** Records follows **
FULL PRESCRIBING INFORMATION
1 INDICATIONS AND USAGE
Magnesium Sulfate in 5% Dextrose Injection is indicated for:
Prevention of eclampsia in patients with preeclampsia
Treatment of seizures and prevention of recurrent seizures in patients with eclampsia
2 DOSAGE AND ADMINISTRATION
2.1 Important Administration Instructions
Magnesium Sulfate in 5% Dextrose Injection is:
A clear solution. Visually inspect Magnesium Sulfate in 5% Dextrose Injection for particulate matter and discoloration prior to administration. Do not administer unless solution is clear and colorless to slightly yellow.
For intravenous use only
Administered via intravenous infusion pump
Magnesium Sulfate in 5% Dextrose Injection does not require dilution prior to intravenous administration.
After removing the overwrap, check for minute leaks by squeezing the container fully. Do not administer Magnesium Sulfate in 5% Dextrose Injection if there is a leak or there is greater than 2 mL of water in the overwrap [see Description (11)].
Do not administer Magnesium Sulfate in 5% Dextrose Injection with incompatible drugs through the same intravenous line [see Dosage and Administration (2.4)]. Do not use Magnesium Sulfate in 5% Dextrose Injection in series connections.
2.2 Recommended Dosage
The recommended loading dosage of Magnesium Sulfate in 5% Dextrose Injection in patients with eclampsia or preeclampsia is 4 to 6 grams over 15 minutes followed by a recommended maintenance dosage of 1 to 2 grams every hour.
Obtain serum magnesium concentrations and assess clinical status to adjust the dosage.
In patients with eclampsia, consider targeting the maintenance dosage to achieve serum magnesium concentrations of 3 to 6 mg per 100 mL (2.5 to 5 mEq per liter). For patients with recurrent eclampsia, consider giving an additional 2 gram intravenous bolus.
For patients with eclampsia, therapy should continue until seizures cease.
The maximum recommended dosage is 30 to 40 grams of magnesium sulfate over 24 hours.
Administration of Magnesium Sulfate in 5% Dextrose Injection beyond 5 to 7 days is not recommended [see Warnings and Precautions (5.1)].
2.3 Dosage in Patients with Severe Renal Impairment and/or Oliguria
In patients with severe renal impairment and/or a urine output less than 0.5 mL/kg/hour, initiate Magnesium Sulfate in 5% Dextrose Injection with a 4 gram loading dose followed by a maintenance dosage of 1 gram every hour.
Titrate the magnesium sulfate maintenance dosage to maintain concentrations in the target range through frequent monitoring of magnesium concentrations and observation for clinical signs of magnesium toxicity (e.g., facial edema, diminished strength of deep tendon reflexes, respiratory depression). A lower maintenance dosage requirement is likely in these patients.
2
** End of Records **
About this exercise
Go back to the listing above and please repeat it exactly.

Exercise result
FULL PRESCRIBING INFORMATION
1 INDICATIONS AND USAGE
Magnesium Sulfate in 5% Dextrose Injection is indicated for:
Prevention of eclampsia in patients with preeclampsia
Treatment of seizures and prevention of recurrent seizures in patients with eclampsia
2 DOSAGE AND ADMINISTRATION
2.1 Important Administration Instructions
Magnesium Sulfate in 5% Dextrose Injection is:
A clear solution. Visually inspect Magnesium Sulfate in 5% Dextrose Injection for particulate matter and discoloration prior to administration. Do not administer unless solution is clear and colorless to slightly yellow.
For intravenous use only
Administered via intravenous infusion pump
Magnesium Sulfate in 5% Dextrose Injection does not require dilution prior to intravenous administration.
After removing the overwrap, check for minute leaks by squeezing the container fully. Do not administer Magnesium Sulfate in 5% Dextrose Injection if there is a leak or there is greater than 2 mL of water in the overwrap [see Description (11)].
Do not administer Magnesium Sulfate in 5% Dextrose Injection with incompatible drugs through the same intravenous line [see Dosage and Administration (2.4)]. Do not use Magnesium Sulfate in 5% Dextrose Injection in series connections.
2.2 Recommended Dosage
The recommended loading dosage of Magnesium Sulfate in 5% Dextrose Injection in patients with eclampsia or preeclampsia is 4 to 6 grams over 15 minutes followed by a recommended maintenance dosage of 1 to 2 grams every hour.
Obtain serum magnesium concentrations and assess clinical status to adjust the dosage.
In patients with eclampsia, consider targeting the maintenance dosage to achieve serum magnesium concentrations of 3 to 6 mg per 100 mL (2.5 to 5 mEq per liter). For patients with recurrent eclampsia, consider giving an additional 2 gram intravenous bolus.
For patients with eclampsia, therapy should continue until seizures cease.
The maximum recommended dosage is 30 to 40 grams of magnesium sulfate over 24 hours.
Administration of Magnesium Sulfate in 5% Dextrose Injection beyond 5 to 7 days is not recommended [see Warnings and Precautions (5.1)].
2.3 Dosage in Patients with Severe Renal Impairment and/or Oliguria
In patients with severe renal impairment and/or a urine output less than 0.5 mL/kg/hour, initiate Magnesium Sulfate in 5% Dextrose Injection with a 4 gram loading dose followed by a maintenance dosage of 1 gram every hour.
Titrate the magnesium sulfate maintenance dosage to maintain concentrations in the target range through frequent monitoring of magnesium concentrations and observation for clinical signs of magnesium toxicity (e.g., facial edema, diminished strength of deep tendon reflexes, respiratory depression). A lower maintenance dosage requirement is likely in these patients.
2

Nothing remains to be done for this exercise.